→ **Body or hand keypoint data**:
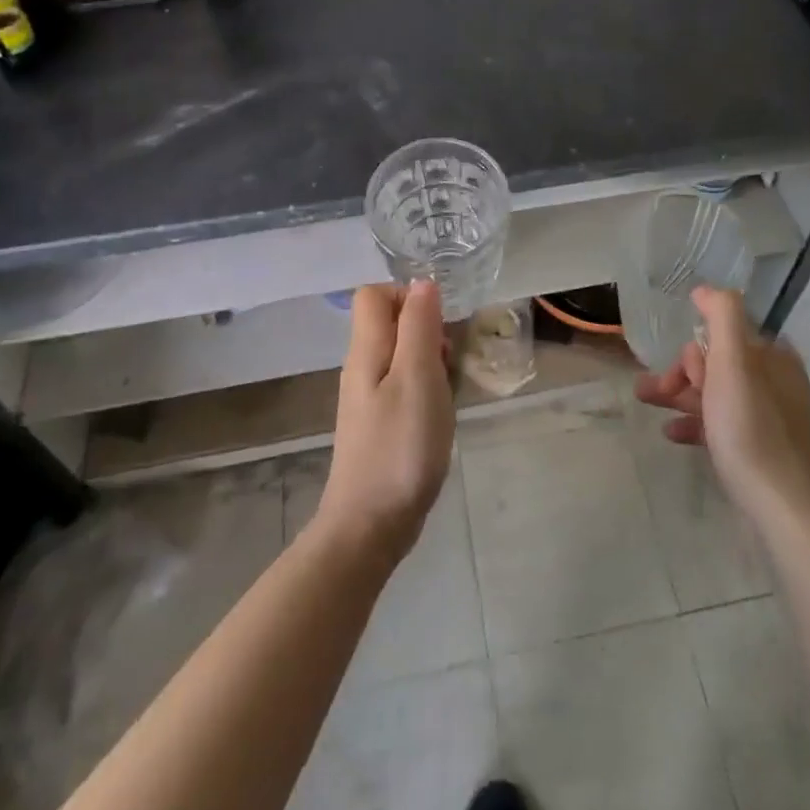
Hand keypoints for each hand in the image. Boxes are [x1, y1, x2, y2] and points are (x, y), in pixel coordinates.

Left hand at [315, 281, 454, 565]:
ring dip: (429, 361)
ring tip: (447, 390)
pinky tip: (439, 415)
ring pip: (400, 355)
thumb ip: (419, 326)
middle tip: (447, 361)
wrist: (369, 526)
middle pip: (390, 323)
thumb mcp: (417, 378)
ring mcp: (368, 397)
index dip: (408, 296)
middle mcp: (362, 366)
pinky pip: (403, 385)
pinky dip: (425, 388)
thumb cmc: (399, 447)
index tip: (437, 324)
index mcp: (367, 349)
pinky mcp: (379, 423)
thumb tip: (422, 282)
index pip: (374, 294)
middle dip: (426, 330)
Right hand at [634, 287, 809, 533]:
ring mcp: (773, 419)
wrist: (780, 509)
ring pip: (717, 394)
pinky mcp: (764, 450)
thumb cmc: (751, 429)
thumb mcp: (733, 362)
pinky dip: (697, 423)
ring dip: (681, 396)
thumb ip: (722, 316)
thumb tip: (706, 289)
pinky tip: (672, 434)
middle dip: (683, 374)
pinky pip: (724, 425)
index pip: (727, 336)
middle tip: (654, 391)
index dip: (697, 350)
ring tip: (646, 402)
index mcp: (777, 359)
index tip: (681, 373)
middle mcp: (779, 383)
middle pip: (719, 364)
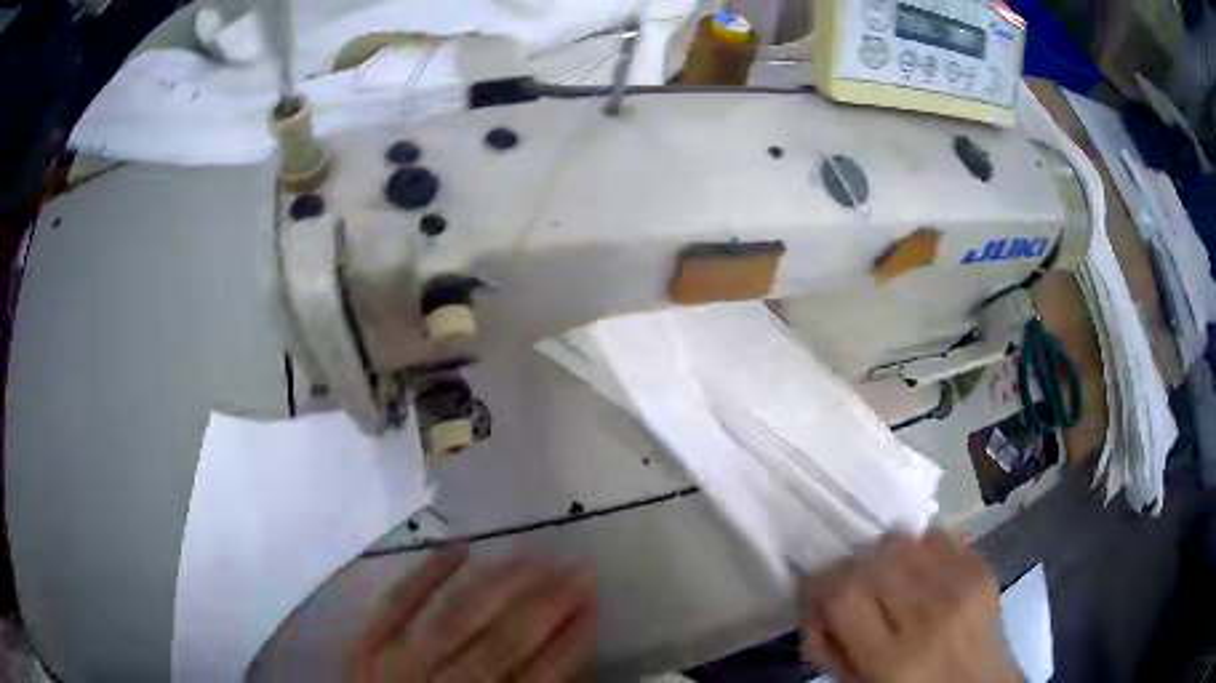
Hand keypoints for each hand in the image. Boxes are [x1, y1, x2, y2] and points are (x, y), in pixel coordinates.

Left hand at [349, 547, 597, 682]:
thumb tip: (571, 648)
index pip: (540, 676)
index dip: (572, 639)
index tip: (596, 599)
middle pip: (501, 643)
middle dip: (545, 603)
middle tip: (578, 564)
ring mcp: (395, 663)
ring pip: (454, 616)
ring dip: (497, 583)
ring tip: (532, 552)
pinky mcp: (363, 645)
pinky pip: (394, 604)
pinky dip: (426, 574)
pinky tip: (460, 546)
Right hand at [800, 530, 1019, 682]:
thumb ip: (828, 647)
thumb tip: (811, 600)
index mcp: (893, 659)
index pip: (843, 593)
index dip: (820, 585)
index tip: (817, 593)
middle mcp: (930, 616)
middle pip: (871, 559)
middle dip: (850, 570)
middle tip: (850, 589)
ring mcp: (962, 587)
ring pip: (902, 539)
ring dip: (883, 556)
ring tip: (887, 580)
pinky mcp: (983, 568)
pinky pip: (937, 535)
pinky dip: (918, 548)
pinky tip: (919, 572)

→ **Work required**: The output is the stretch above from the line with "thumb tip: (422, 282)" through the line with "pinky dip: (426, 574)", copied word for word with both ends kept and every picture dropped.

→ **Written reply**:
thumb tip: (422, 282)
index pip: (374, 294)
middle dip: (426, 330)
Right hand at [634, 287, 809, 533]:
ring mcp: (773, 419)
wrist: (780, 509)
ring pip: (717, 394)
pinky mcp: (764, 450)
thumb cmc: (751, 429)
thumb mcp: (733, 362)
pinky dip: (697, 423)
ring dip: (681, 396)
thumb ip: (722, 316)
thumb tip: (706, 289)
pinky tip: (672, 434)
middle dip: (683, 374)
pinky pip: (724, 425)
index pip: (727, 336)
middle tip: (654, 391)
index dip: (697, 350)
ring tip: (646, 402)
index mcp: (777, 359)
index tip: (681, 373)
middle mcp: (779, 383)
middle pip: (719, 364)
Hand keypoints for each hand in the image. Boxes are [x1, y1, x2, y2] and points are (x, y), in pixel coordinates.

Left hand at [349, 547, 597, 682]:
thumb tip: (571, 648)
index pip: (540, 676)
index dip: (572, 639)
index tip: (596, 599)
middle pip: (501, 643)
middle dip: (545, 603)
middle tip: (578, 564)
ring mcp: (395, 663)
ring pip: (454, 616)
ring dip: (497, 583)
ring tip: (532, 552)
pinky mcp: (363, 645)
pinky pip: (394, 604)
pinky dip: (426, 574)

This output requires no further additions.